■ PROBLEM TO SOLVE
State how many lines of the data below contain the word "project", with case counting, and give only that number.

■ PROVIDED DATA

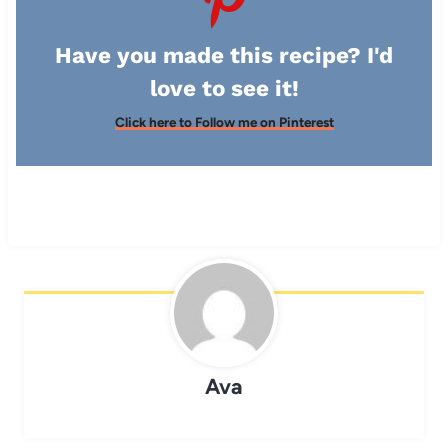
Have you made this recipe? I'd
love to see it!
Click here to Follow me on Pinterest
Ava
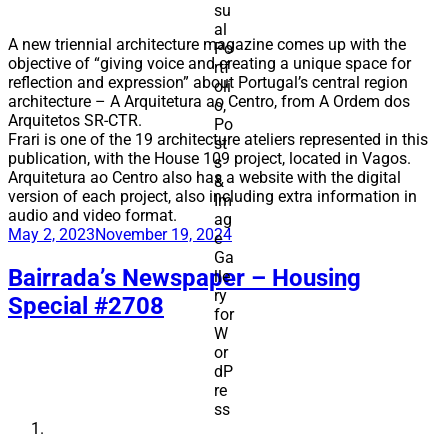
A new triennial architecture magazine comes up with the
objective of “giving voice and creating a unique space for
reflection and expression” about Portugal’s central region
architecture – A Arquitetura ao Centro, from A Ordem dos
Arquitetos SR-CTR.
Frari is one of the 19 architecture ateliers represented in this
publication, with the House 109 project, located in Vagos.
Arquitetura ao Centro also has a website with the digital
version of each project, also including extra information in
audio and video format.
Posted
May 2, 2023
November 19, 2024
on
Bairrada’s Newspaper – Housing
Special #2708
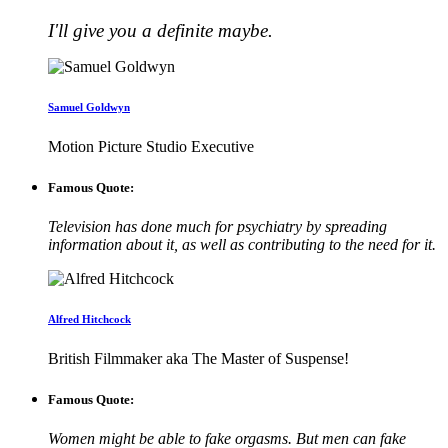
I'll give you a definite maybe.
Samuel Goldwyn
Motion Picture Studio Executive
Famous Quote:
Television has done much for psychiatry by spreading
information about it, as well as contributing to the need for it.
Alfred Hitchcock
British Filmmaker aka The Master of Suspense!
Famous Quote:
Women might be able to fake orgasms. But men can fake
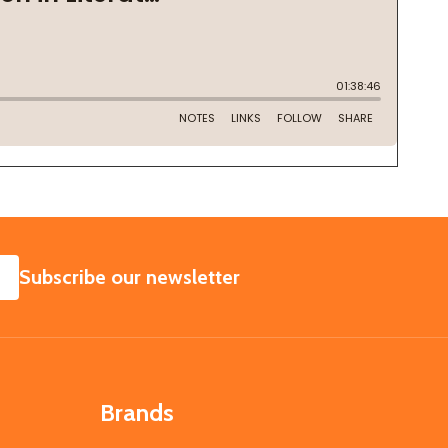
SUBSCRIBE
Subscribe our newsletter
Brands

■ WRITTEN RESPONSE
2